On Monday (Oct. 11), members of the community, state and local legislators, city and county leaders, and even members of her own family were in attendance as officials unveiled the marble statue of Dr. Mary McLeod Bethune; a local civil rights legend whose notoriety is known well outside Daytona Beach.

“Dr. Bethune recognized and acknowledged that she was the heir and custodian of a rich and seismic heritage,” said Daytona Beach Mayor Derrick Henry, speaking at the statue unveiling. “We too are the heirs of a rich and unassailable legacy.”

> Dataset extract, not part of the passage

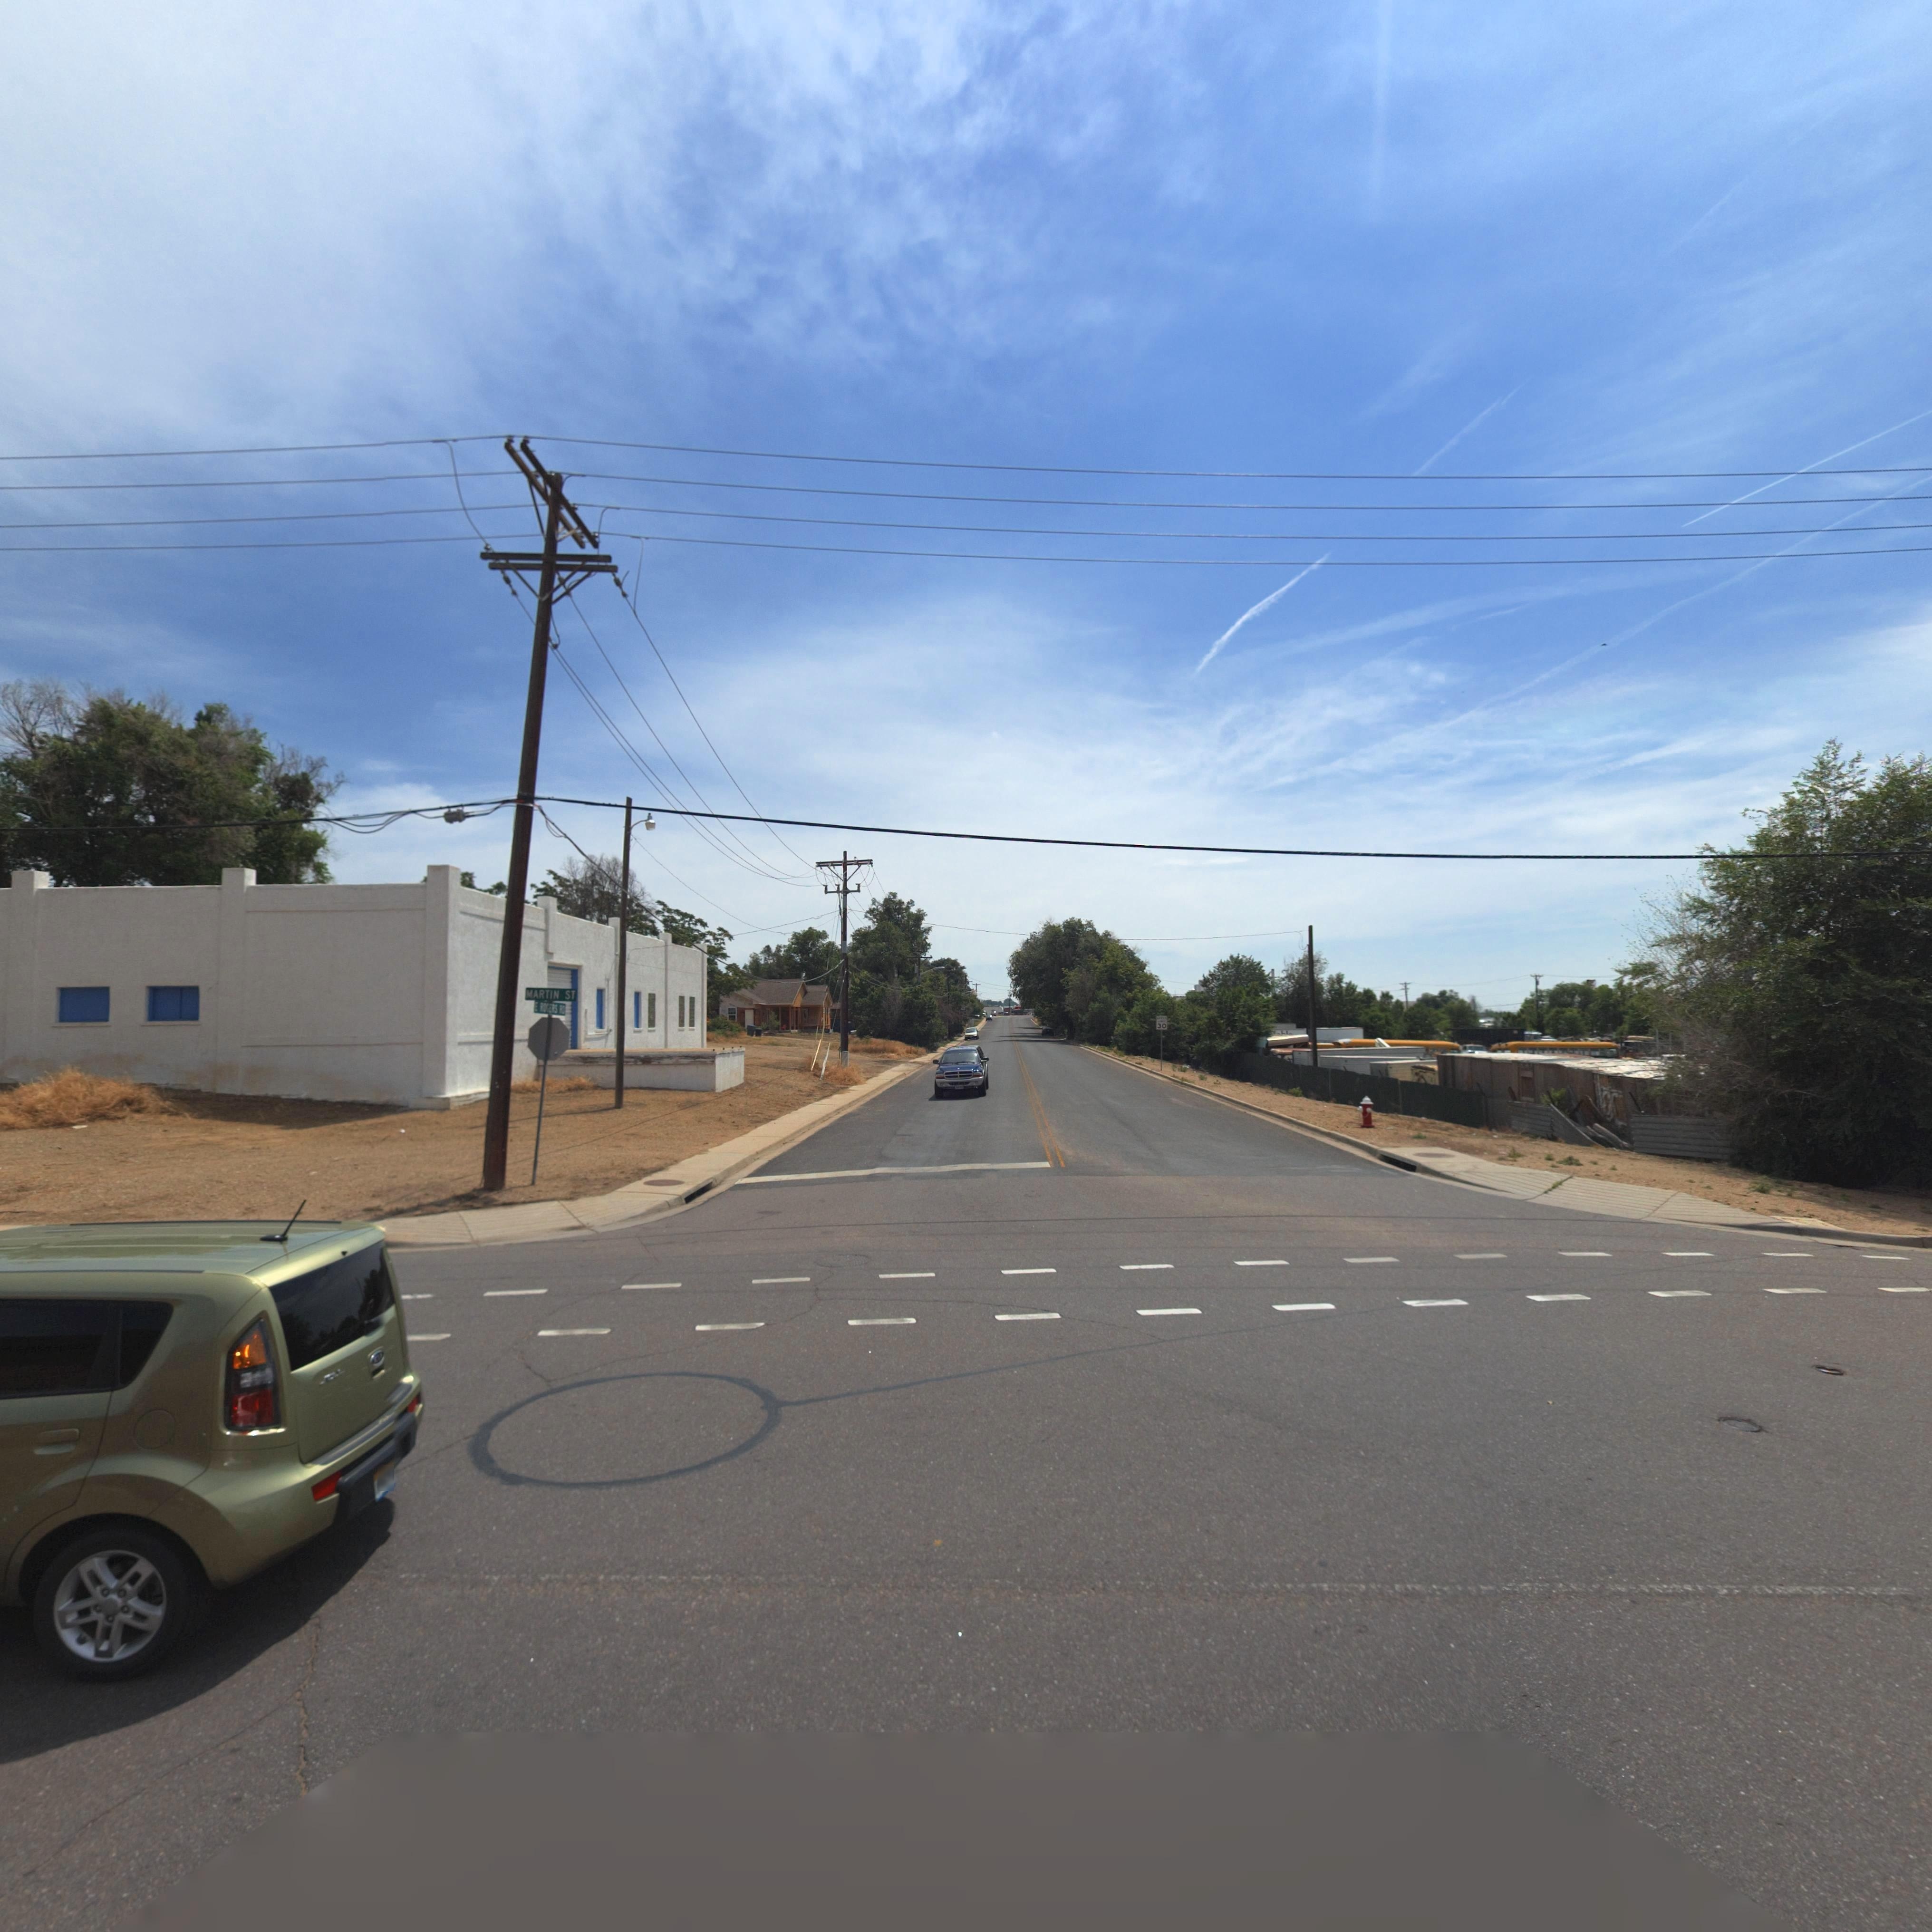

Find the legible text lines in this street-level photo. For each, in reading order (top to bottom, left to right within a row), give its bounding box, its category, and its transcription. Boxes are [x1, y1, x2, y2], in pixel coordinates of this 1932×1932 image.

[525, 989, 577, 1000] StreetName: MARTIN ST
[534, 1001, 566, 1015] StreetName: E ROGERS RD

The statue, funded by the Dr. Mary McLeod-Bethune Statuary Fund, will remain in Daytona Beach on exhibition until it makes its next journey to the National Statuary Hall of the U.S. Capitol, where her spot was once held by Confederate General Edmund Kirby Smith. Dr. Bethune’s statue will stand next to that of John Gorrie, the man considered to be the grandfather of air conditioning.

“She captured my heart and she inspired me,” said Nilda Comas, the master sculptor behind the project.

Comas said the project came to fruition over the span of four years. In that time, Comas took the time to learn more about Dr. Bethune’s legacy, which included a trip to the Library of Congress where she was able to read Dr. Bethune’s writing, and hear her voice in one of her speeches.

“I just fell in love with Dr. Bethune and everything she did,” said Comas.

Comas added that out of the 10 finalists chosen for the project, she was the only woman and the only person experienced in sculpting in marble. The other finalists only specialized in casting bronze.

The marble statue of Dr. Bethune can be found at the News-Journal Center, where it will remain on display until December 12.

Dr. Bethune’s statue will be the first statue of an African American to represent a state in the US Capitol. It is also the first statue created by a hispanic woman to be featured in the US Capitol.